Portanto, a maior das qualidades de um homem, tal como amor, compaixão, caridade, misericórdia etc. é a manifestação de um espírito que é influenciado pelo despertar de seus cakras. Esta é precisamente a razão porque tanta importância é dada ao despertar do anāhata-cakra. Certamente que cada cakra é muito importante e confere certas habilidades, mas você irá notar que todas as escrituras colocam grande ênfase sobre o despertar do anāhata, ājñā e o mūlādhāra. Os yogīs enfatizam que o ājñā e o mūlādhāra e toda a humanidade dá ênfase ao anāhata. Quando o anāhata está desperto temos uma relação sublime com Deus, com os nossos familiares e com cada ser.

Quando os cakras estão despertos a mente muda automaticamente. Os valores da vida também mudam e a qualidade de seu amor e dos seus relacionamentos melhora intensamente, permitindo que você equilibre as decepções e frustrações da vida. Por essa razão, você é capaz de viver um pouco mais elevado e sua atitude em relação a si mesmo e para com esta vida é muito melhor.

Se despertar os cakras pode trazer inquebrantável unidade na sua família, o que mais você precisa? Precisa de uma família feliz ou outro marido ou esposa? Francamente, o homem precisa de uma mente satisfeita e de uma família feliz. Não importa o que ele faz ou o que suas crianças são. Será que realmente importa se há muito pouco para comer? Felicidade e contentamento interior estão acima de tudo. E, tanto quanto nos é dado ver, certo contentamento só pode ser adquirido por um sistemático despertar dos cakras.

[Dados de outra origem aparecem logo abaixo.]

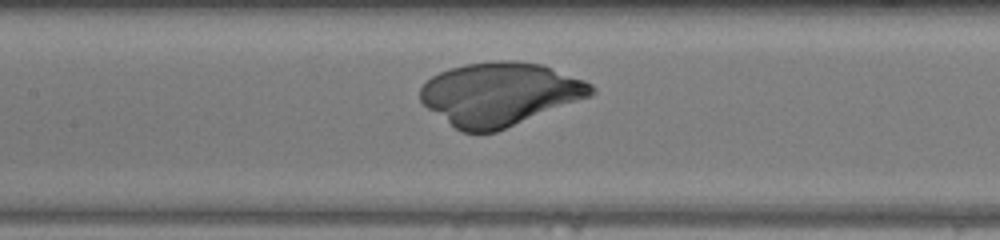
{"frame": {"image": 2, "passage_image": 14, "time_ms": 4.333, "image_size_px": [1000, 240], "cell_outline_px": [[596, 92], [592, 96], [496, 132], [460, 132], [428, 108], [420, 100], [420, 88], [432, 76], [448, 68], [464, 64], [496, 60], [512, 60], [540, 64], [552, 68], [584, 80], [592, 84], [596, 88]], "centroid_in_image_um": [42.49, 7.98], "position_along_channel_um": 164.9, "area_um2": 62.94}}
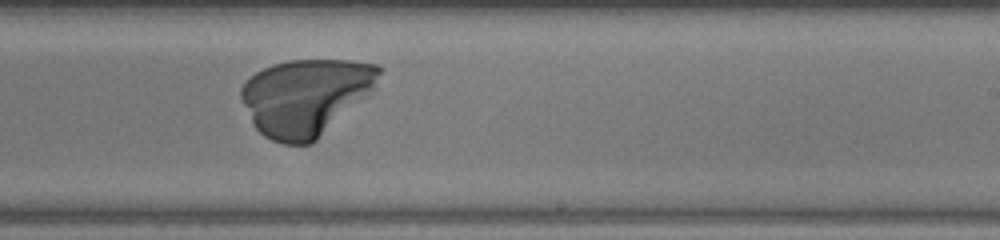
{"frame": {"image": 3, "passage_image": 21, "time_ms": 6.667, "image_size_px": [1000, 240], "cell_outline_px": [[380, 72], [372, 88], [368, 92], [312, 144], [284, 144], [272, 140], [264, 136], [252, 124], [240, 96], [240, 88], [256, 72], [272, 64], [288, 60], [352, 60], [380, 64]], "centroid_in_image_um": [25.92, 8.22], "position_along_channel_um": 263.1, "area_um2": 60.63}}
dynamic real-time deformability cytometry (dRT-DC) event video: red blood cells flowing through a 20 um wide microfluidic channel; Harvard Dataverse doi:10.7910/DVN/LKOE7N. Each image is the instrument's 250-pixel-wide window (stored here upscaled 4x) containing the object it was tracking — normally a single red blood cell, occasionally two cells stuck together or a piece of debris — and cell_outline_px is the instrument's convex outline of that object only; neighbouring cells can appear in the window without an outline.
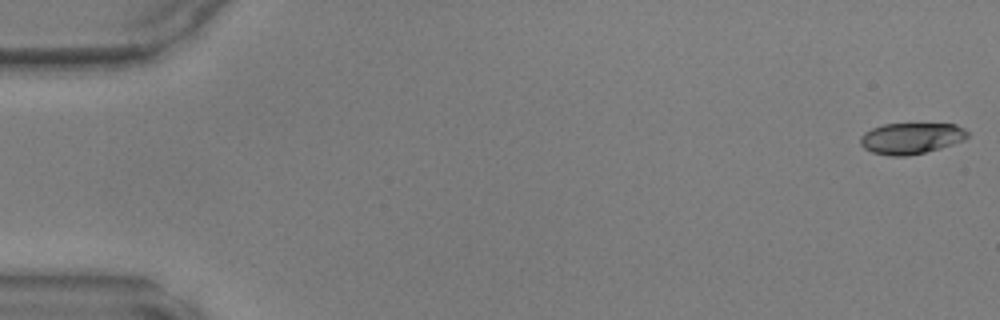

Tradução livre de Fernando Liguori

2 comentários:

  1. Obrigada pelo texto.
    Foi muito elucidativo para mim.
    Essa concentração que vc menciona, existe alguma prática que possa ser usada?
    "... Para isso, o melhor método é se concentrar no mūlādhāra diariamente por quinze a trinta minutos. Em seguida, no swādhisṭhāna por quinze dias, no maṇipūra por quinze dias e assim por diante até o sahasrāra. Em breve o aspirante irá descobrir o seu ponto de evolução."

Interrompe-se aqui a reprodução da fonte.